Start to finish, print the data below exactly, without the images.

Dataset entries
######

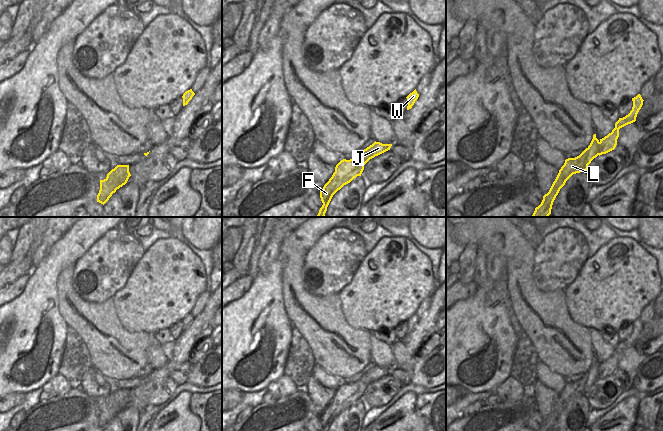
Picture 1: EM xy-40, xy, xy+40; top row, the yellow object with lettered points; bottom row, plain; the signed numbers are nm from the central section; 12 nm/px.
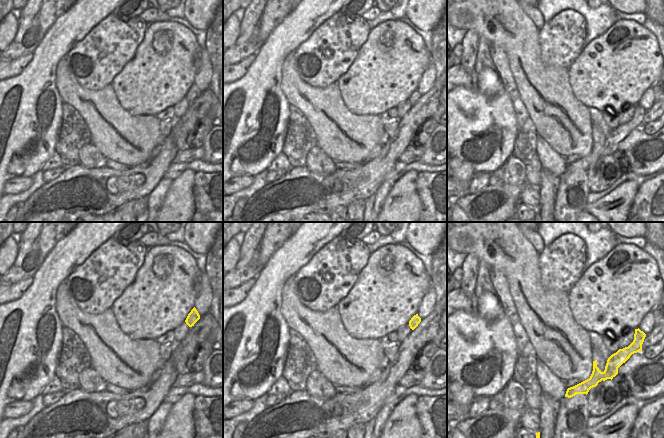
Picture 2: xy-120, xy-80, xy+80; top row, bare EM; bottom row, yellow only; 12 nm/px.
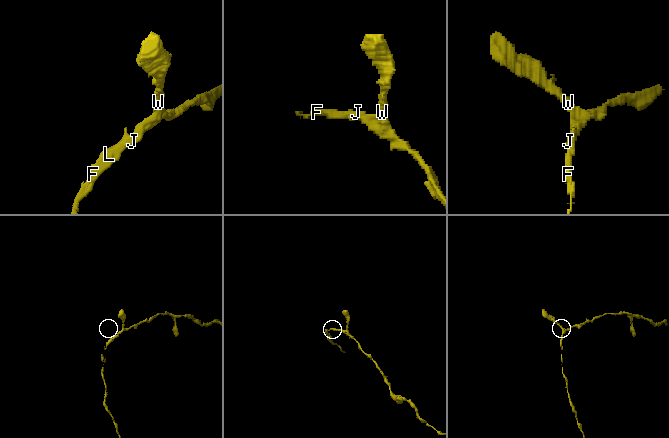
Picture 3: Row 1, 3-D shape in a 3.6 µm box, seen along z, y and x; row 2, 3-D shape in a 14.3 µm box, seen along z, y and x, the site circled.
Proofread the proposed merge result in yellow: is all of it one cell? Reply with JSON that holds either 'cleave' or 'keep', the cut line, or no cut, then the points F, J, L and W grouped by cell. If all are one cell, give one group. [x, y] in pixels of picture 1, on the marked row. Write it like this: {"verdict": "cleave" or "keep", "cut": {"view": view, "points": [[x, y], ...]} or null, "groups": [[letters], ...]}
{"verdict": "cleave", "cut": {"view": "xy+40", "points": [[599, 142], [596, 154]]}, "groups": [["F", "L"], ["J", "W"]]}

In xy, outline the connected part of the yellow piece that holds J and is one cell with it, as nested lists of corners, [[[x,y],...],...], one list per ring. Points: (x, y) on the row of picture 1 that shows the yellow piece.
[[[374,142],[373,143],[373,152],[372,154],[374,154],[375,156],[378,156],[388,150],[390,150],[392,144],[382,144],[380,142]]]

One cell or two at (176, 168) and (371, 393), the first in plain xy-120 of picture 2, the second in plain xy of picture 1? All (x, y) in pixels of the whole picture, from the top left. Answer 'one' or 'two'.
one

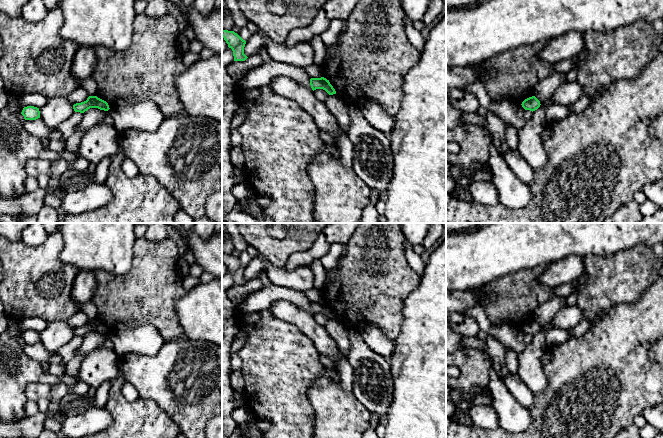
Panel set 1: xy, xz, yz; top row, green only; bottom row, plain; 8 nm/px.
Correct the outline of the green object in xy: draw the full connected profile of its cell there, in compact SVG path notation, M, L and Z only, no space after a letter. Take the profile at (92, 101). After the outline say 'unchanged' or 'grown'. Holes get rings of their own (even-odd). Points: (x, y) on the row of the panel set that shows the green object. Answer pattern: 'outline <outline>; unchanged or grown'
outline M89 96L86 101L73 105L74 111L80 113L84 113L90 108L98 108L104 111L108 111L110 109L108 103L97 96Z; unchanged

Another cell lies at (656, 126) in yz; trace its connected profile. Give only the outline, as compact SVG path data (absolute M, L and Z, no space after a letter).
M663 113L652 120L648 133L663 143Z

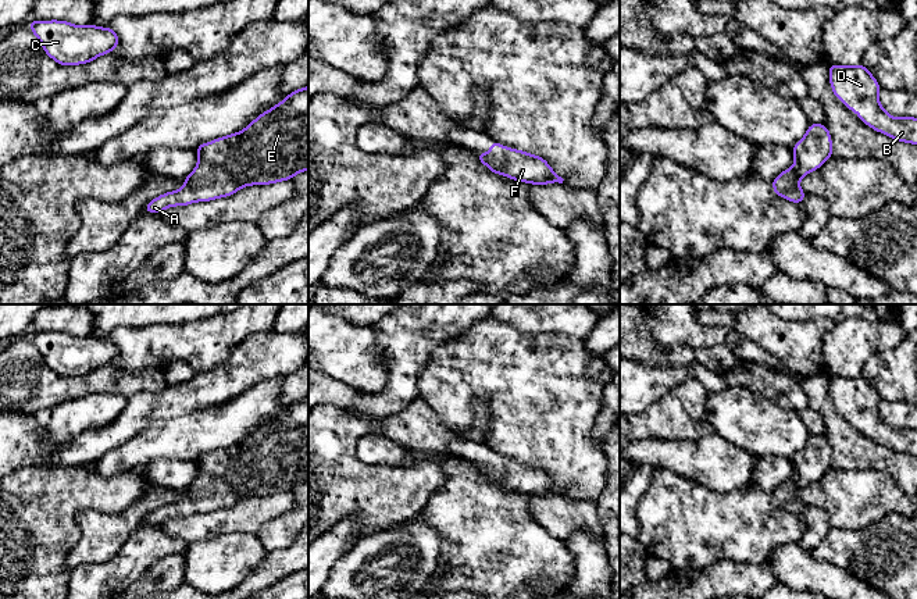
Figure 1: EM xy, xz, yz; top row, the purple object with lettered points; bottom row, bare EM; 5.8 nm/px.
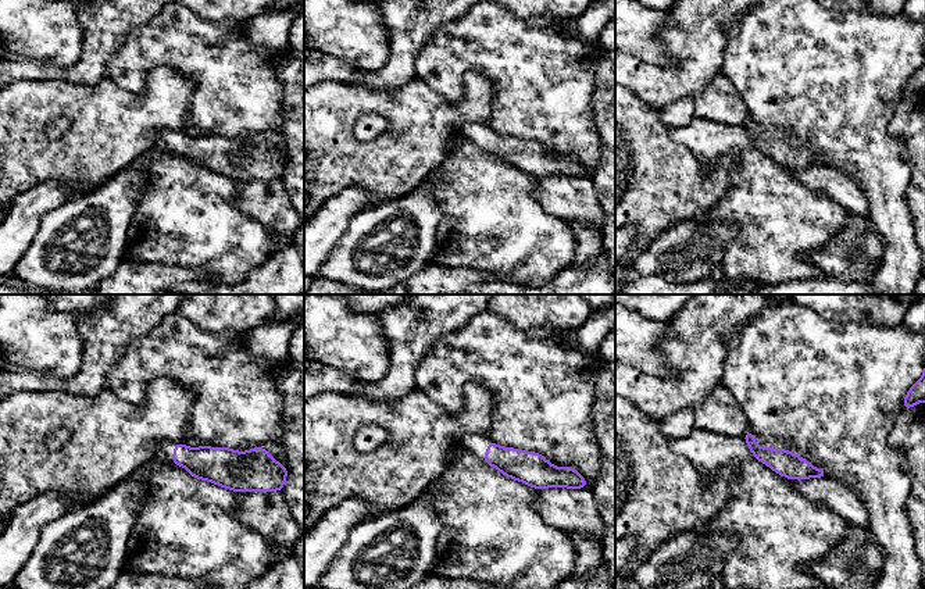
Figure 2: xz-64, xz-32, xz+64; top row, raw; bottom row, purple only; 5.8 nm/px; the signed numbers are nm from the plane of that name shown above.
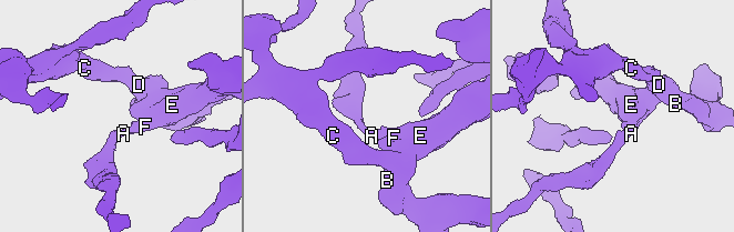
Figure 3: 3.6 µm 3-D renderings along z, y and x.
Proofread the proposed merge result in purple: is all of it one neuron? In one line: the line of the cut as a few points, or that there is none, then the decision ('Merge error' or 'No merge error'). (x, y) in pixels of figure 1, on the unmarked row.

######

Exercise output –
Picture 1: EM xy-40, xy, xy+40; top row, the yellow object with lettered points; bottom row, plain; the signed numbers are nm from the central section; 12 nm/px.
Picture 2: xy-120, xy-80, xy+80; top row, bare EM; bottom row, yellow only; 12 nm/px.
Picture 3: Row 1, 3-D shape in a 3.6 µm box, seen along z, y and x; row 2, 3-D shape in a 14.3 µm box, seen along z, y and x, the site circled.
Proofread the proposed merge result in yellow: is all of it one cell? Reply with JSON that holds either 'cleave' or 'keep', the cut line, or no cut, then the points F, J, L and W grouped by cell. If all are one cell, give one group. [x, y] in pixels of picture 1, on the marked row. Write it like this: {"verdict": "cleave" or "keep", "cut": {"view": view, "points": [[x, y], ...]} or null, "groups": [[letters], ...]}
{"verdict": "cleave", "cut": {"view": "xy+40", "points": [[599, 142], [596, 154]]}, "groups": [["F", "L"], ["J", "W"]]}

In xy, outline the connected part of the yellow piece that holds J and is one cell with it, as nested lists of corners, [[[x,y],...],...], one list per ring. Points: (x, y) on the row of picture 1 that shows the yellow piece.
[[[374,142],[373,143],[373,152],[372,154],[374,154],[375,156],[378,156],[388,150],[390,150],[392,144],[382,144],[380,142]]]

One cell or two at (176, 168) and (371, 393), the first in plain xy-120 of picture 2, the second in plain xy of picture 1? All (x, y) in pixels of the whole picture, from the top left. Answer 'one' or 'two'.
one

Panel set 1: xy, xz, yz; top row, green only; bottom row, plain; 8 nm/px.
Correct the outline of the green object in xy: draw the full connected profile of its cell there, in compact SVG path notation, M, L and Z only, no space after a letter. Take the profile at (92, 101). After the outline say 'unchanged' or 'grown'. Holes get rings of their own (even-odd). Points: (x, y) on the row of the panel set that shows the green object. Answer pattern: 'outline <outline>; unchanged or grown'
outline M89 96L86 101L73 105L74 111L80 113L84 113L90 108L98 108L104 111L108 111L110 109L108 103L97 96Z; unchanged

Another cell lies at (656, 126) in yz; trace its connected profile. Give only the outline, as compact SVG path data (absolute M, L and Z, no space after a letter).
M663 113L652 120L648 133L663 143Z

Figure 1: EM xy, xz, yz; top row, the purple object with lettered points; bottom row, bare EM; 5.8 nm/px.
Figure 2: xz-64, xz-32, xz+64; top row, raw; bottom row, purple only; 5.8 nm/px; the signed numbers are nm from the plane of that name shown above.
Figure 3: 3.6 µm 3-D renderings along z, y and x.
Proofread the proposed merge result in purple: is all of it one neuron? In one line: the line of the cut as a few points, or that there is none, then the decision ('Merge error' or 'No merge error'). (x, y) in pixels of figure 1, on the unmarked row.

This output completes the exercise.